RECORDS FOR THIS EXERCISE:

————————

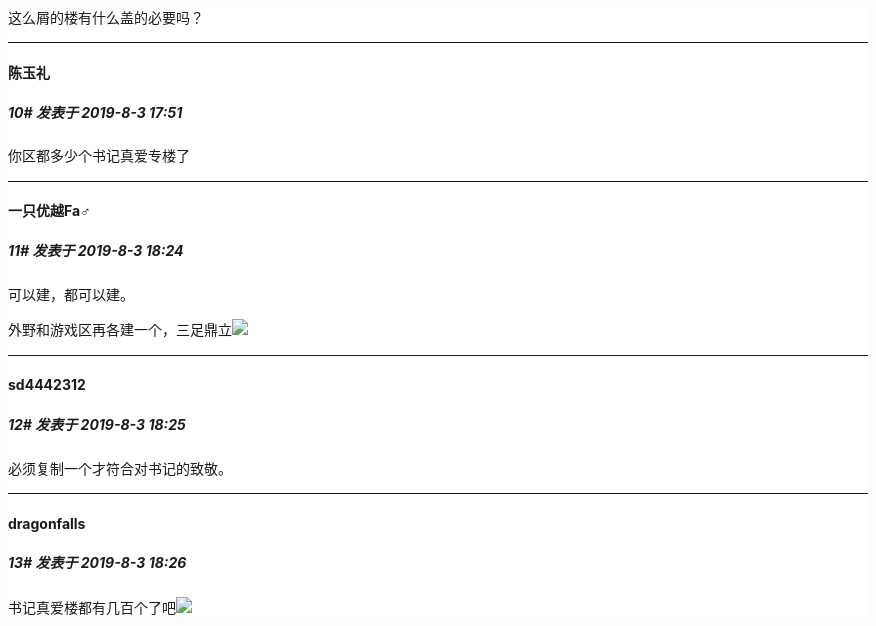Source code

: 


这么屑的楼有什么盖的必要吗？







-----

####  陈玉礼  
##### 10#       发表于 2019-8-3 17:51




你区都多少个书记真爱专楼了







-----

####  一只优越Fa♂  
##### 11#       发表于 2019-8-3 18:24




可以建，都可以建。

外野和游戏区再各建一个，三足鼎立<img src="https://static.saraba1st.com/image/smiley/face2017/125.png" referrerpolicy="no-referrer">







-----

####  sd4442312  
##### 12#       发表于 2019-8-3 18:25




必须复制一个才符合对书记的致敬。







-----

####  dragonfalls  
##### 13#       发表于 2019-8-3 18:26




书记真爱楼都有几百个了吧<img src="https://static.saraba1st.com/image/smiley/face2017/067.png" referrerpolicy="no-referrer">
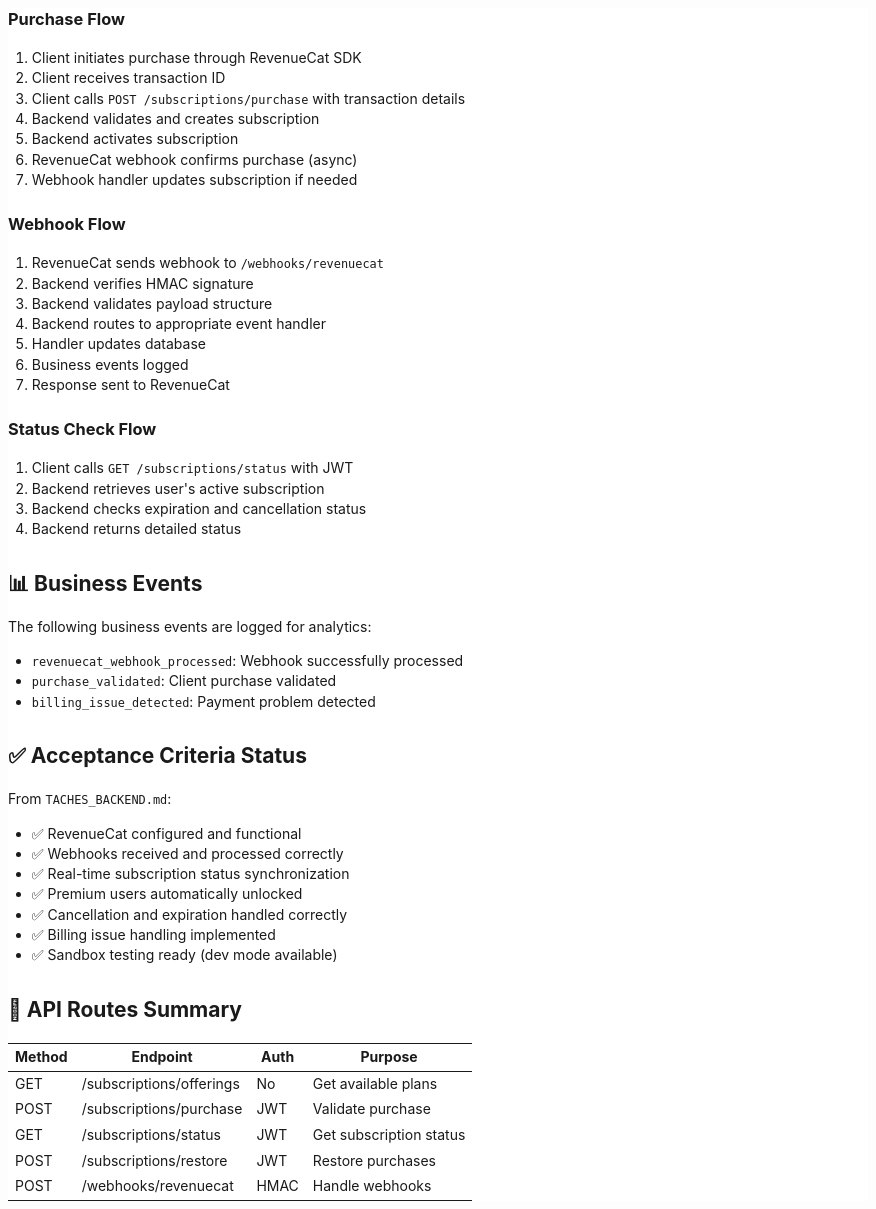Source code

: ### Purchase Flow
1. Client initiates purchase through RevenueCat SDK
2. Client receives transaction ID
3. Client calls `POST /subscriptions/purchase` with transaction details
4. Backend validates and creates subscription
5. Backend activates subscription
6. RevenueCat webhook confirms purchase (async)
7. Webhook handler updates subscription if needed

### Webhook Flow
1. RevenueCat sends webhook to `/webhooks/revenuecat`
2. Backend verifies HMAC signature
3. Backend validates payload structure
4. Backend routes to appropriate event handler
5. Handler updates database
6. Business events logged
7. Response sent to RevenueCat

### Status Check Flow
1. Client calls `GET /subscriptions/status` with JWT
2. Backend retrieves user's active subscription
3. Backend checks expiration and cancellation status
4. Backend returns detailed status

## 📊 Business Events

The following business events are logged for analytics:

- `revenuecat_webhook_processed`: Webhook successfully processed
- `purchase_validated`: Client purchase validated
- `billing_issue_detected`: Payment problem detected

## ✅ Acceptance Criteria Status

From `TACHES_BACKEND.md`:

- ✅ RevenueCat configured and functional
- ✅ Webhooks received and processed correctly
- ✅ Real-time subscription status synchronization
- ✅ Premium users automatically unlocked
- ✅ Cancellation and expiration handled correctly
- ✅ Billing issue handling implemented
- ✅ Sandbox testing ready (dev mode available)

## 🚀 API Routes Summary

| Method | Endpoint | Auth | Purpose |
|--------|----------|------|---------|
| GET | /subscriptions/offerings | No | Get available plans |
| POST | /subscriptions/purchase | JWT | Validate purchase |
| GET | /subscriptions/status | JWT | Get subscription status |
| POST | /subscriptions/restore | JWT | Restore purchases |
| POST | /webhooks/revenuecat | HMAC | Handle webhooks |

————————

INSTRUCTION: Copy all lines above containing the string "POST".

RESPONSE FOR THIS EXERCISE:
3. Client calls `POST /subscriptions/purchase` with transaction details
| POST | /subscriptions/purchase | JWT | Validate purchase |
| POST | /subscriptions/restore | JWT | Restore purchases |
| POST | /webhooks/revenuecat | HMAC | Handle webhooks |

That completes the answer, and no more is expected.